FIG. 5 is a waveform chart for explaining the operation of the circuit shown in FIG. 4;
(A) is an input data waveform diagram, (b) is a waveform diagram showing a relationship between a monitor current, a peak detection voltage, and a power control voltage, and (c) is a waveform diagram showing an optical output.

FIG. 6 is a circuit diagram showing an embodiment corresponding to claim 2;

FIG. 7 is a waveform chart for explaining an operation corresponding to claim 2;

FIG. 8 is a waveform chart showing the operation principle of the LD drive circuit.

FIG. 9 is a block diagram of a conventional LD drive circuit.
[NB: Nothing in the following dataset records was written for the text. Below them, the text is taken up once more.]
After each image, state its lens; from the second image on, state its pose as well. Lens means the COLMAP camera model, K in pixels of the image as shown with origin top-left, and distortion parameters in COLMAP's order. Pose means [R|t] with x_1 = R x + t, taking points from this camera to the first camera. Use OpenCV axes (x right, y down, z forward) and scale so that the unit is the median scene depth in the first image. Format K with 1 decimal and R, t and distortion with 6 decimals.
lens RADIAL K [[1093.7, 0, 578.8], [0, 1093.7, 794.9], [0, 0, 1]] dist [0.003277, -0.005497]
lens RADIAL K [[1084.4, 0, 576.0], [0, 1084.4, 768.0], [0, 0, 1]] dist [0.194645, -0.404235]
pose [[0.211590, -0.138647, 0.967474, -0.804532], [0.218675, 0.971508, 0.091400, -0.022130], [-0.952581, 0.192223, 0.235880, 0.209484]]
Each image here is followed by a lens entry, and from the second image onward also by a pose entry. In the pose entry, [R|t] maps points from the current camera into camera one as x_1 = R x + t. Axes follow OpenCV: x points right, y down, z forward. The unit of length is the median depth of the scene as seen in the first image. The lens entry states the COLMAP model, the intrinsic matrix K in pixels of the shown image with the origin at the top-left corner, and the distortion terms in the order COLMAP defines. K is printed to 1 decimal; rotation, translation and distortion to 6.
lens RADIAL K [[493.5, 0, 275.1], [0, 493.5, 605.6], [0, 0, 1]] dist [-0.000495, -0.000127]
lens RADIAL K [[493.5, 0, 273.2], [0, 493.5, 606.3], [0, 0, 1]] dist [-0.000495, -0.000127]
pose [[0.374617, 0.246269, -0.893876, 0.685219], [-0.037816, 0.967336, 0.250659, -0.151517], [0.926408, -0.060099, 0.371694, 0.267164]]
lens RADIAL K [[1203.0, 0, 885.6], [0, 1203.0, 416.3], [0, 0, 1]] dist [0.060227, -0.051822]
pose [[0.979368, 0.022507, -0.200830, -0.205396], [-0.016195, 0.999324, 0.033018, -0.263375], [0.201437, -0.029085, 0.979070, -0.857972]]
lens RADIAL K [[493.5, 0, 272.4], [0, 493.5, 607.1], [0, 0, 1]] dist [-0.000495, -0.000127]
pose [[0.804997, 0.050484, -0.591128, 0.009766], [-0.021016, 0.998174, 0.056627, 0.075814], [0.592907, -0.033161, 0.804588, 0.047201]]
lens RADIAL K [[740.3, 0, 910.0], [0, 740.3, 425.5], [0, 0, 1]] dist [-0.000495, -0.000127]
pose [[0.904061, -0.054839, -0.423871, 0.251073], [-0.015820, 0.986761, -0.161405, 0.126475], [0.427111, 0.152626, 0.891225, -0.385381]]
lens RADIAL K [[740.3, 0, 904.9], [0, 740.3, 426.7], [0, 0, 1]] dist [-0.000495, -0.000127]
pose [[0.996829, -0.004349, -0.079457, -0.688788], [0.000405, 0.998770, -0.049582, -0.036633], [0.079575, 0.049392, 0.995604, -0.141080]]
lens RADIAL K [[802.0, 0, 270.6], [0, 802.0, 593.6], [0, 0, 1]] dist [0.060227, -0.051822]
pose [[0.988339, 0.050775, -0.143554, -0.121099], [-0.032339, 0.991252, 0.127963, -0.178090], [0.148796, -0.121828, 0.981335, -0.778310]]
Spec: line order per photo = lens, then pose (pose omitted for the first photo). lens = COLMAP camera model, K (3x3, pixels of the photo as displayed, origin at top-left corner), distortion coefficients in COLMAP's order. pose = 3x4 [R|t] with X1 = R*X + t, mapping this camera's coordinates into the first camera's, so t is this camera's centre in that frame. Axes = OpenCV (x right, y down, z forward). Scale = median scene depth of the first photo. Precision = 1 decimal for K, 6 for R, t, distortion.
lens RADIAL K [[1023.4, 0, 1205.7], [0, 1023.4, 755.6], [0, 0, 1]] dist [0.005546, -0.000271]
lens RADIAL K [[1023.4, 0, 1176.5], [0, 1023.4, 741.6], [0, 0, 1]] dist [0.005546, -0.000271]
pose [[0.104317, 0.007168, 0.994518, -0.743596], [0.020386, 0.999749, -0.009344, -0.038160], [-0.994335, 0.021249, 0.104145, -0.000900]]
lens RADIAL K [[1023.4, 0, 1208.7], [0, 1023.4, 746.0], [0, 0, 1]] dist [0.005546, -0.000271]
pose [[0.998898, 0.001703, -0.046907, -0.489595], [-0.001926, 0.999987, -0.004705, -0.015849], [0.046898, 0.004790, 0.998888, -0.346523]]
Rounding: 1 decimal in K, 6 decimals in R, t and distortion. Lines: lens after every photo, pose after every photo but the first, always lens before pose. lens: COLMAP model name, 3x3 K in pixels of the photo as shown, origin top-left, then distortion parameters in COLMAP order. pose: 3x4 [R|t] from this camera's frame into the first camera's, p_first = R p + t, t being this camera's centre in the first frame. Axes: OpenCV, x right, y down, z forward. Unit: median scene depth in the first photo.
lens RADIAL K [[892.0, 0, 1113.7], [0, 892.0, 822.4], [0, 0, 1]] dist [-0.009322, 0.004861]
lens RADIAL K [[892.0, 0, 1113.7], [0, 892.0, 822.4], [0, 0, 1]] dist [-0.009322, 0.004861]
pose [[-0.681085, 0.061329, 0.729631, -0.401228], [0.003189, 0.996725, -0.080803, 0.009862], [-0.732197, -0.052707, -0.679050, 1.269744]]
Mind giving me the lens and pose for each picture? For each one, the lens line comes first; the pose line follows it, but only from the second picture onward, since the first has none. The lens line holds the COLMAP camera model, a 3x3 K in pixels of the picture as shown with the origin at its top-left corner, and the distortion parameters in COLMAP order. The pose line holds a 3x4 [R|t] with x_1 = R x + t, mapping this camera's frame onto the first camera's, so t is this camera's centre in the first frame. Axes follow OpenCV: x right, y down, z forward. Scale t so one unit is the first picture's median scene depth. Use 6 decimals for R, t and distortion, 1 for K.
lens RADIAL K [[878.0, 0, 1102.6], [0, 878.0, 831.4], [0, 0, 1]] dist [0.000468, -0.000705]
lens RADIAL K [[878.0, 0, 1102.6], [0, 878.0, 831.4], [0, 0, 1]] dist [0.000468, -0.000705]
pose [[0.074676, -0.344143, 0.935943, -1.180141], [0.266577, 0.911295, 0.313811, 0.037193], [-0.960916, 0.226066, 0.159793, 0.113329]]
FIG. 10 is a waveform chart for explaining a problem of the conventional circuit.

[Explanation of symbols]

 DESCRIPTION OF SYMBOLS 1 ... Laser diode (LD) 2 ... Monitor photodiode (MPD) 3 ... LD drive current control circuit 4 ... Current / voltage (I / V) conversion circuit 5 ... Level detection circuit 6 ... Sample & hold circuit 7 ... Peak detection Circuit 8 ... Differential amplifier circuit 9 ... D-flip-flop 10 ... Sampling switch 11 ... Hold capacity 12 ... Discharge resistor 13 ... Discharge resistor

Claims (2)

[Claims] An optical transmission circuit for converting an electric signal corresponding to a transmission code into an optical signal and transmitting the optical signal, a light emitting element for performing electric / optical conversion by current control, and a light emitting intensity of the light emitting element. A light emitting element driving circuit comprising: a light receiving element that monitors and converts the signal into an electric signal; and a drive circuit that receives the monitored electric signal as input and controls a current that drives the light emitting element. A light-emitting element drive circuit, wherein a sample-and-hold circuit for sending the result of sampling and holding an electric signal from the light-receiving element whose emission intensity is monitored by the transmission code and holding the result to the drive circuit is connected to the drive circuit. . 2. The light emitting element driving circuit according to claim 1, wherein a discharging element is connected to the sample and hold circuit.